#### TEXTE À ANALYSER

Le scandale Lactalis nous rappelle, s'il en était besoin, toute l'opacité qui règne autour des pratiques des multinationales. Cette affaire met non seulement en lumière le cynisme et la cupidité des grandes firmes, mais également la défaillance des systèmes de contrôle de la grande distribution, et les insuffisances de l’État.
Une contamination à la salmonelle provoquée par les produits de Lactalis est révélée début décembre 2017.
37 bébés ont été atteints de salmonellose en France – dont 18 avaient été hospitalisés – après avoir consommé un lait ou un produit d’alimentation infantile Lactalis infecté, selon un bilan au 11 janvier. (Le Monde, édition du 16 janvier)
En 2005, il y a déjà eu des cas de salmonelles dans la même usine. Or il s'agit de la même souche que celle qui est incriminée aujourd'hui. L'ensemble des nourrissons atteints par la maladie avait consommé des poudres de lait infantile «de la marque Picot» ou «de la marque Blédina (Blédilait)» sorties de la «même chaîne de fabrication». (Rapport de l'INVS, 5 septembre 2006)
Que s'est-il passé entre 2005 et 2017 se demande Karine Jacquemart, directrice de l'ONG Foodwatch qui estime par ailleurs que c'est l'ensemble des acteurs, y compris l’État, qui est responsable de la crise sanitaire.
Lactalis a continué d'envoyer aux distributeurs des lots potentiellement à risque pendant le mois de décembre 2017, malgré l'interdiction et les distributeurs ont continué à vendre ces produits malgré les procédures de retrait ! La grande distribution s'excusant lamentablement en prétextant qu'elle était trop occupée par l’effervescence consumériste des fêtes de fin d'année pour traiter correctement les alertes sanitaires.
Cette application des décisions de retraits a été défaillante dans plusieurs supermarchés qui appartiennent à des groupes différents, ce qui prouve que le problème est global.
« Pour y remédier, des protocoles devraient être élaborés en lien avec l’État pour qu’il y ait des protections sanitaires qui soient prises immédiatement.Il n’existe aucune centralisation des informations sur les produits retirés en France. Les données sont éparpillées sur plusieurs sites.
Qu'en est-il de la firme en question ?
« Un mystérieux PDG. Car il faut dire que chez Lactalis, le secret est une règle absolue. Il n'existe d'ailleurs que très peu photo d'Emmanuel Besnier, le président du groupe, présenté par Challenges comme la troisième fortune de France. » (Emmanuel Duteil, 12 janvier 2018, Europe 1)
« Une entreprise opaque qui […] pratique le culte du secret, au point de ne pas publier ses comptes. Face au refus du géant agroalimentaire de retirer les produits contaminés, M. Le Maire a suspendu, le 9 décembre, la commercialisation de ses laits infantiles. » (Le Monde, édition du 13 janvier, MAJ le 16 janvier 2018)
Et du côté de l'état ?

########
#### EXTRAIT DE DONNÉES

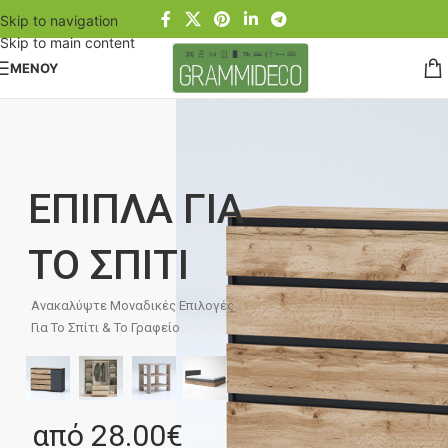
Skip to navigation
Skip to main content
ΜΕΝΟΥ
ΕΠΙΠΛΑ ΓΙΑ
ΤΟ ΣΠΙΤΙ
Ανακαλύψτε Μοναδικές Επιλογές
Για Το Σπίτι & Το Γραφείο
από 28.00€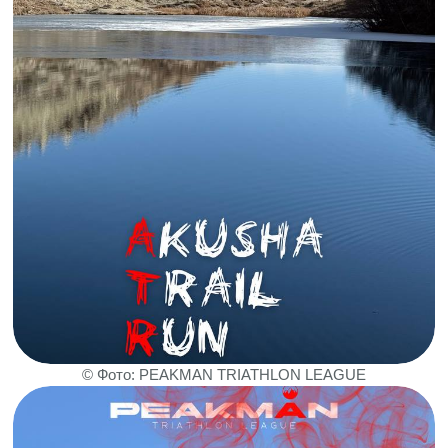
© Фото: PEAKMAN TRIATHLON LEAGUE
«Маршруты продумываются таким
образом, чтобы было разнообразие
ландшафта, источники воды, а также
интересные объекты архитектуры.
Для безопасности мы будем
страховать участников во время
спортивных мероприятий», —
Абдурахман Исмаилов, создатель
проекта.
Местные спортсмены уже поддерживают
идею развития триатлона. Иса
Шайдабеков, финишер сложнейшей гонки
по триатлону в России Elbrusman в 2024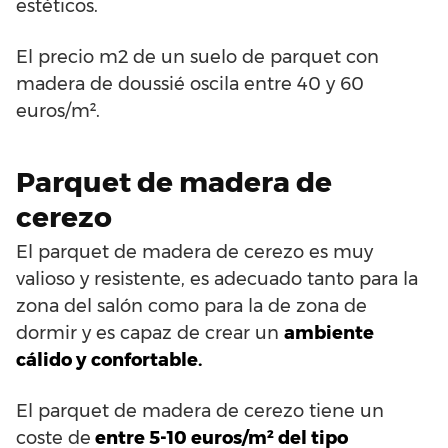
estéticos.
El precio m2 de un suelo de parquet con
madera de doussié oscila entre 40 y 60
euros/m².
Parquet de madera de
cerezo
El parquet de madera de cerezo es muy
valioso y resistente, es adecuado tanto para la
zona del salón como para la de zona de
dormir y es capaz de crear un
ambiente
cálido y confortable.
El parquet de madera de cerezo tiene un
coste de
entre 5-10 euros/m² del tipo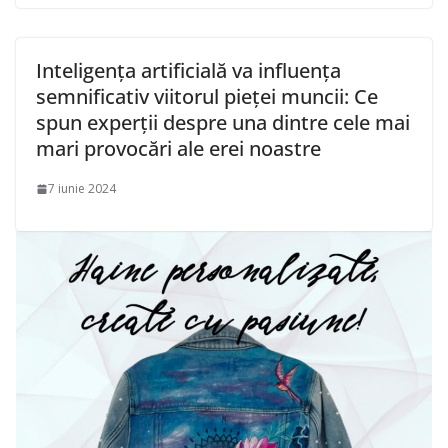
Inteligența artificială va influența
semnificativ viitorul pieței muncii: Ce
spun experții despre una dintre cele mai
mari provocări ale erei noastre
7 iunie 2024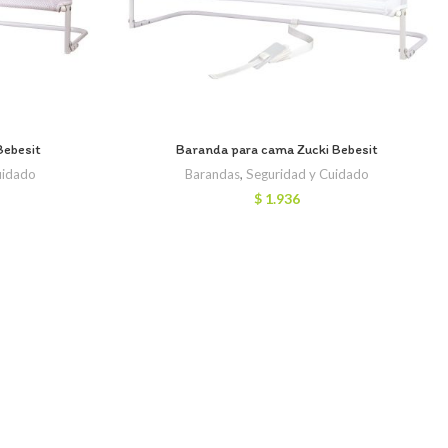
Bebesit
Baranda para cama Zucki Bebesit
uidado
Barandas
,
Seguridad y Cuidado
$
1.936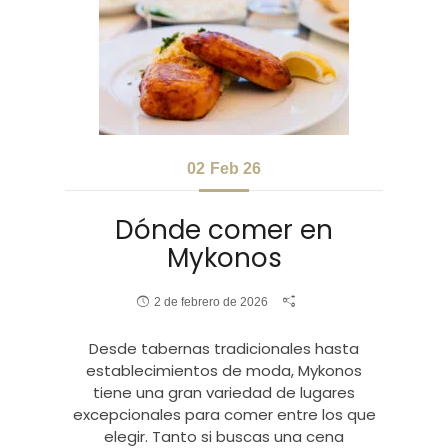
02
Feb 26
Dónde comer en
Mykonos
2 de febrero de 2026
Desde tabernas tradicionales hasta
establecimientos de moda, Mykonos
tiene una gran variedad de lugares
excepcionales para comer entre los que
elegir. Tanto si buscas una cena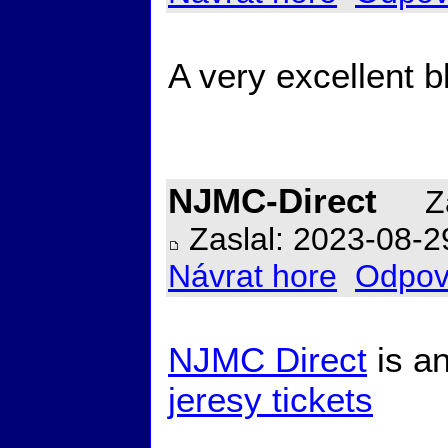
A very excellent b
NJMC-Direct
Za
Zaslal: 2023-08-2
Návrat hore
Odpov
NJMC Direct
is an
jeresy tickets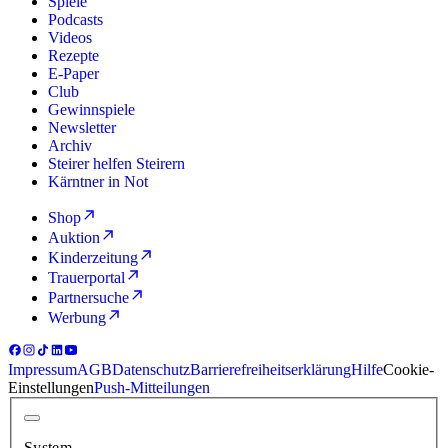
Spiele
Podcasts
Videos
Rezepte
E-Paper
Club
Gewinnspiele
Newsletter
Archiv
Steirer helfen Steirern
Kärntner in Not
Shop
Auktion
Kinderzeitung
Trauerportal
Partnersuche
Werbung
Impressum
AGB
Datenschutz
Barrierefreiheitserklärung
Hilfe
Cookie-
Einstellungen
Push-Mitteilungen
System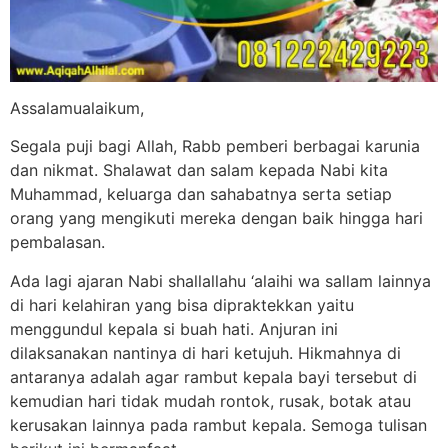
Assalamualaikum,
Segala puji bagi Allah, Rabb pemberi berbagai karunia
dan nikmat. Shalawat dan salam kepada Nabi kita
Muhammad, keluarga dan sahabatnya serta setiap
orang yang mengikuti mereka dengan baik hingga hari
pembalasan.
Ada lagi ajaran Nabi shallallahu ‘alaihi wa sallam lainnya
di hari kelahiran yang bisa dipraktekkan yaitu
menggundul kepala si buah hati. Anjuran ini
dilaksanakan nantinya di hari ketujuh. Hikmahnya di
antaranya adalah agar rambut kepala bayi tersebut di
kemudian hari tidak mudah rontok, rusak, botak atau
kerusakan lainnya pada rambut kepala. Semoga tulisan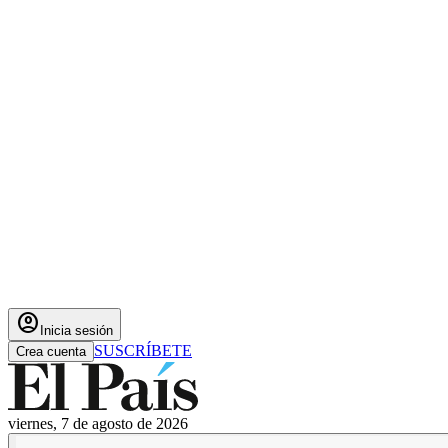
account_circle
Inicia sesión
SUSCRÍBETE
Crea cuenta
viernes, 7 de agosto de 2026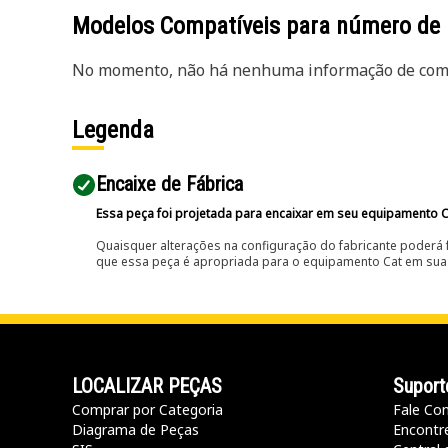
Modelos Compatíveis para número de
No momento, não há nenhuma informação de comp
Legenda
Encaixe de Fábrica
Essa peça foi projetada para encaixar em seu equipamento C
Quaisquer alterações na configuração do fabricante poderá 
que essa peça é apropriada para o equipamento Cat em sua 
LOCALIZAR PEÇAS
Suport
Comprar por Categoria
Fale Co
Diagrama de Peças
Encontr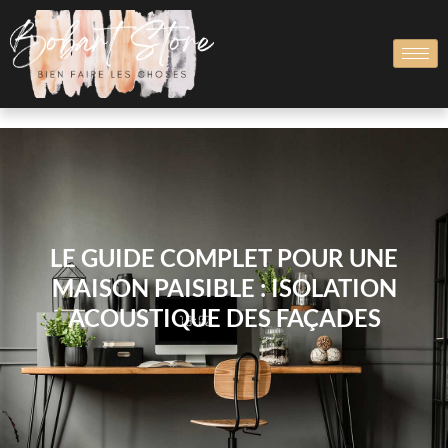
LE GUIDE COMPLET POUR UNE
MAISON PAISIBLE : ISOLATION
ACOUSTIQUE DES FAÇADES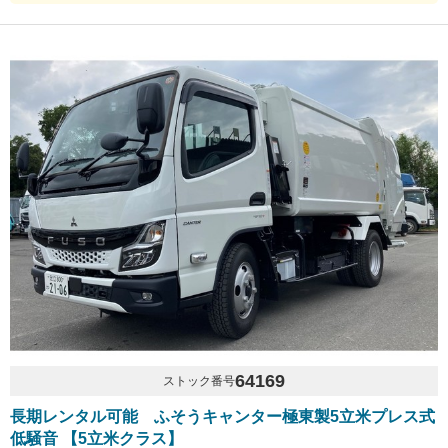
64169
ストック番号
長期レンタル可能 ふそうキャンター極東製5立米プレス式
低騒音 【5立米クラス】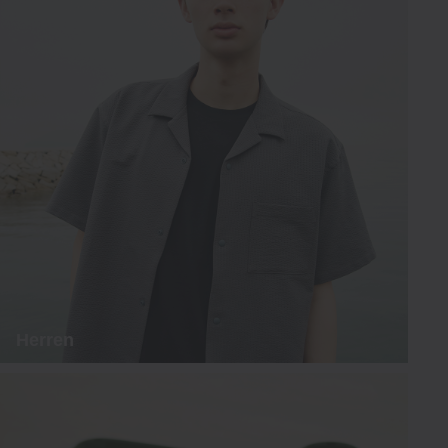
Herren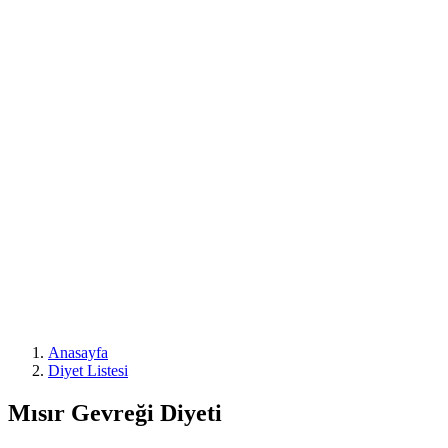
Anasayfa
Diyet Listesi
Mısır Gevreği Diyeti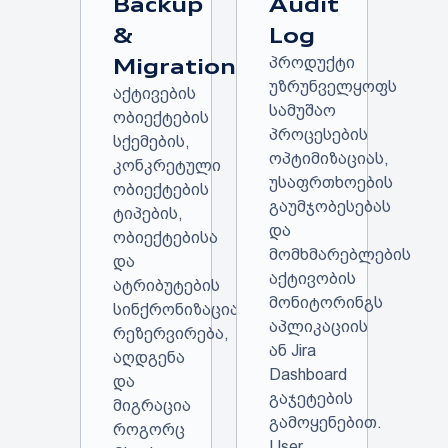
Backup
Audit
&
Log
Migration
პროდუქტი
უზრუნველყოფს
აქტივების
სამუშაო
ობიექტების
პროცესების
სქემების,
ოპტიმიზაციას,
კონკრეტული
უსაფრთხოების
ობიექტების
გაუმჯობესებას
ტიპების,
და
ობიექტებისა
მომხმარებლების
და
აქტივობის
ატრიბუტების
მონიტორინგს
სინქრონიზაცია,
აპლიკაციის
რეზერვირება,
ან Jira
აღდგენა
Dashboard
და
გაჯეტების
მიგრაცია
გამოყენებით.
როგორც
User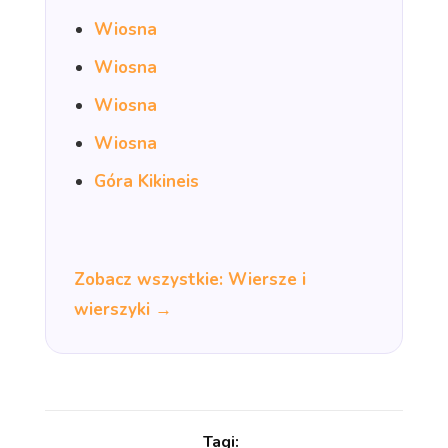
Wiosna
Wiosna
Wiosna
Wiosna
Góra Kikineis
Zobacz wszystkie: Wiersze i
wierszyki →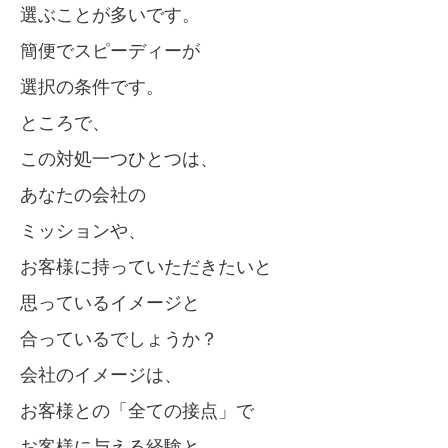
選ぶことが多いです。
簡便でスピーディーが
選択の条件です。
ところで、
この対処一つひとつは、
あなたの会社の
ミッションや、
お客様に持っていただきたいと
思っているイメージと
合っているでしょうか？
会社のイメージは、
お客様との「全ての接点」で
お客様に与える経験と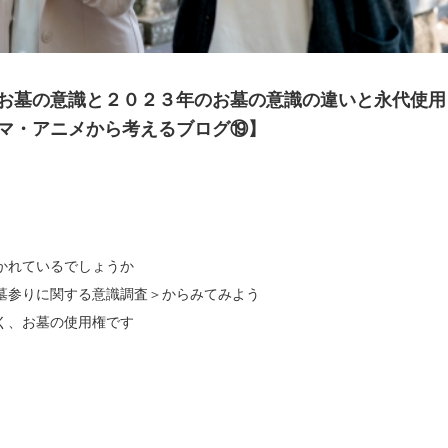
お墓の意識と２０２３年のお墓の意識の違いと永代使用
マ・アニメから考えるブログ⑲】
かれているでしょうか
墓参りに関する意識調査＞からみてみよう
く、お墓の使用権です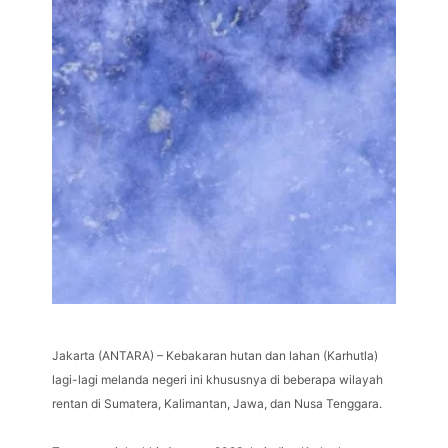
Jakarta (ANTARA) – Kebakaran hutan dan lahan (Karhutla)
lagi-lagi melanda negeri ini khususnya di beberapa wilayah
rentan di Sumatera, Kalimantan, Jawa, dan Nusa Tenggara.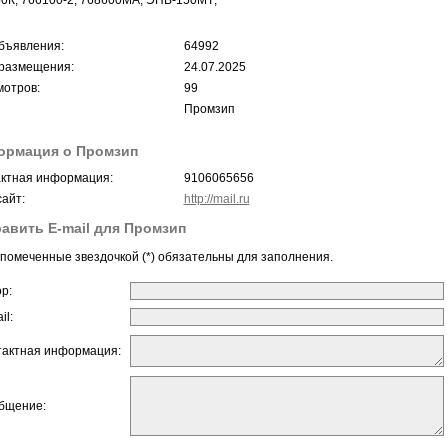
0К; 766100-2; 768600МА; ЭПВ-150МТ;
бъявления:
64992
размещения:
24.07.2025
отров:
99
Промзип
ормация о Промзип
ктная информация:
9106065656
айт:
http://mail.ru
авить E-mail для Промзип
помеченные звездочкой (*) обязательны для заполнения.
ор:
il:
тактная информация:
бщение:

########

- _LISTE DES EXERCICES_:
A - Répondez à ces questions sur le texte sur l'affaire Lactalis :
(i) Combien de bébés ont été atteints de salmonellose en France selon le bilan au 11 janvier ?
(ii) En quelle année des cas de salmonelles avaient-ils déjà été constatés dans la même usine ?
(iii) À quelle date M. Le Maire a-t-il suspendu la commercialisation des laits infantiles de Lactalis ?
B - Rédigez la suite du texte sur l'affaire Lactalis à partir de sa dernière phrase.
Les lignes de l'extrait de données forment un document indépendant du texte sur l'affaire Lactalis.

- _CORRIGÉ DES ACTIVITÉS_:
A -
(i) 37 bébés.
(ii) En 2005.
(iii) Le 9 décembre.

B -
La direction générale de la concurrence, de la consommation et de la répression des fraudes (DGCCRF) a effectué, depuis le 26 décembre, 2500 contrôles et en a programmé autant, pour vérifier la disparition des produits contaminés des rayons et des stocks. Mais en raison d’une baisse de son budget et de son personnel, elle n'a pas les moyens d'assurer convenablement son rôle de surveillance.
Longtemps absent sur ce scandale agroalimentaire, le gouvernement réclame enfin plus de transparence à Lactalis. "Je crains que nous trouvions des choses étonnantes chez Lactalis", a déclaré Agnès Buzyn, la ministre de la Santé, invitée vendredi 12 janvier 2018 de la matinale d'Europe 1. Rappelons qu'elle déclarait n'avoir aucun commentaire à dire sur l'affaire encore une semaine auparavant !
Alors que le scandale des boîtes de lait contaminées aux salmonelles s'étend désormais aux hôpitaux, aux crèches et aux pharmacies, le gouvernement a enfin ouvert une enquête et somme le géant de l'agroalimentaire de s'exprimer. Rappelons que c'est grâce aux associations de consommateurs en colère et à la pression populaire que l'opacité sur ce scandale Lactalis a pu être en partie levée. Si les 44 pharmaciens défaillants (sur 21791 officines en France au 1er janvier 2018) seront sanctionnés par l'Ordre des pharmaciens pour non respect des alertes sanitaires envoyées instantanément et quotidiennement à toutes les officines de France, il est certain que ni l’État, ni la grande distribution ne seront condamnés.
Au-delà de la tromperie et de la mise en danger du consommateur, il serait temps de remettre également en question notre mode de vie. Pourquoi privilégier ces multinationales titanesques dont le credo est de produire toujours plus, toujours plus vite, pour un marché mondial ? Nous avons l'essentiel des savoir-faire pour produire à une échelle humaine, locale. Nous avons la logistique pour assurer des contrôles sanitaires efficaces et réguliers dans un ensemble de circuits courts qui ne serait pas une course frénétique à la productivité.
Il est temps de consommer moins et mieux, de retrouver le sens de la limite dans un monde où les ressources ne sont pas illimitées. A défaut de trouver du lait infantile bio local, il existe plusieurs marques bios françaises.
Nous réclamons la primauté de l’État sur les firmes en matière de santé publique comme dans les autres domaines.
Nous réclamons une politique fiscale incitative en faveur des producteurs qui font le choix de l'agriculture biologique et de l'abandon des pesticides.
Nous refusons tous les traités transnationaux qui remettent en cause les législations nationales et mettent en péril la santé des populations (TAFTA, CETA, etc).
Nous réclamons une politique en faveur des circuits courts.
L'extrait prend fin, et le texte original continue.